Swedish family-owned company

The Axel Johnson Group is a Swedish family-owned company run by the fourth and fifth generation of family owners. It traces its origins to the trading company A. Johnson & Co, founded in 1873. The group consists of four legally and financially independent groups with a common owner, Antonia Ax:son Johnson and her family. In addition, the group has proprietary interests in Nordstjernan, which in turn has major interests in other companies, including the listed company NCC.

The four companies in the group are:
- Axel Johnson AB
- Axel Johnson Inc
- Axfast AB
- AltoCumulus

== Axel Johnson AB ==
Axel Johnson AB is a Swedish family business that builds and develops trade and service businesses in the European market, with a main focus on the Nordic region. Group companies currently comprise Axel Johnson International, Axfood, Dustin, Novax, Martin & Servera and the solar energy group AxSol.

The wholly and partly owned companies in the Axel Johnson AB group have annual sales of approximately SEK 118 billion and some 27,000 employees (2022).

Axel Johnson AB is one of four independent companies in the Axel Johnson Group, together with property company AxFast, holding company Altocumulus and the US company Axel Johnson Inc. In addition, the Axel Johnson Group has an ownership interest in Nordstjernan. The Axel Johnson Group is owned by Antonia Ax:son Johnson (great-granddaughter of company founder Axel Johnson) and her family.

== AltoCumulus ==
AltoCumulus is an asset management company and family office based in Stockholm and Luxembourg.

== Nordstjernan ==
Nordstjernan is a family controlled investment company with active ownership in Nordic companies. Axel Johnson Group ownership in Nordstjernan amounts to six percent.

== Axfoundation ==
Axfoundation — Antonia Ax: Son Johnson Foundation for Sustainable Development is a detached, non-profit business founded in 1993. Axfoundation works for a more environmentally and socially sustainable society. One of the initiatives that Axfoundation is behind is the establishment and integration initiative, which works for a more open Sweden and increased contacts between new and established Swedes.

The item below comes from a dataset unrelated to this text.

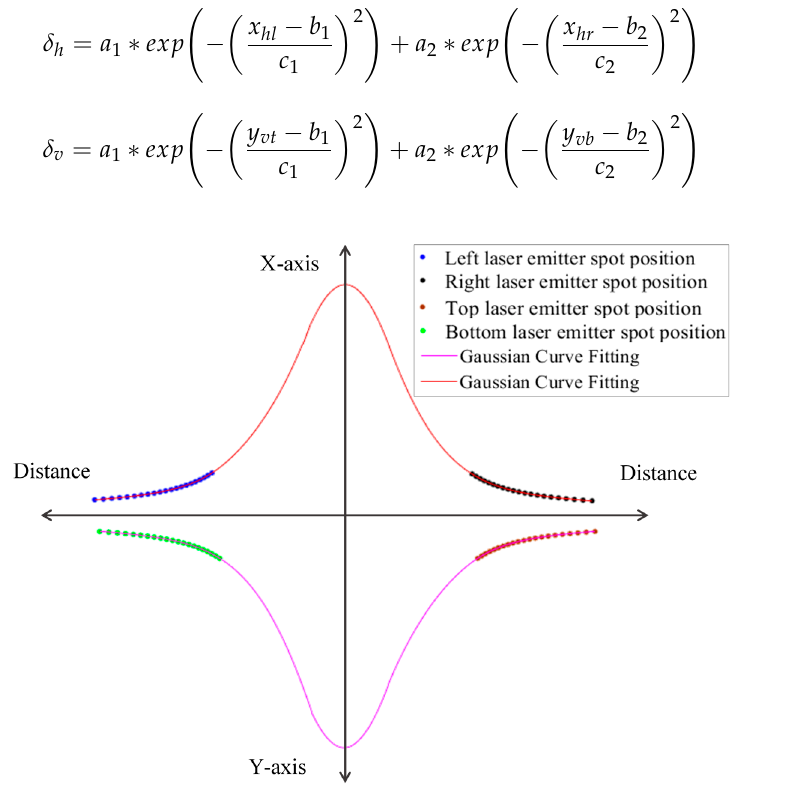
Figure 6. Sketch of fitting laser spots coordinates with the correspondent distance using linear regression curve fitting based on Gaussian distribution model.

== Cooperation with colleges and universities ==
The company participates in the Stockholm Partner Program School of Economics through contributions to the university of support for research and education. In 2018 launched the School of Business Antonia Ax: son Johnson Tutorial program, in order to promote in-depth learning and dialogue between students and teachers. The program is financed by Axel Johnson group through a donation of SEK 50 million in 2017.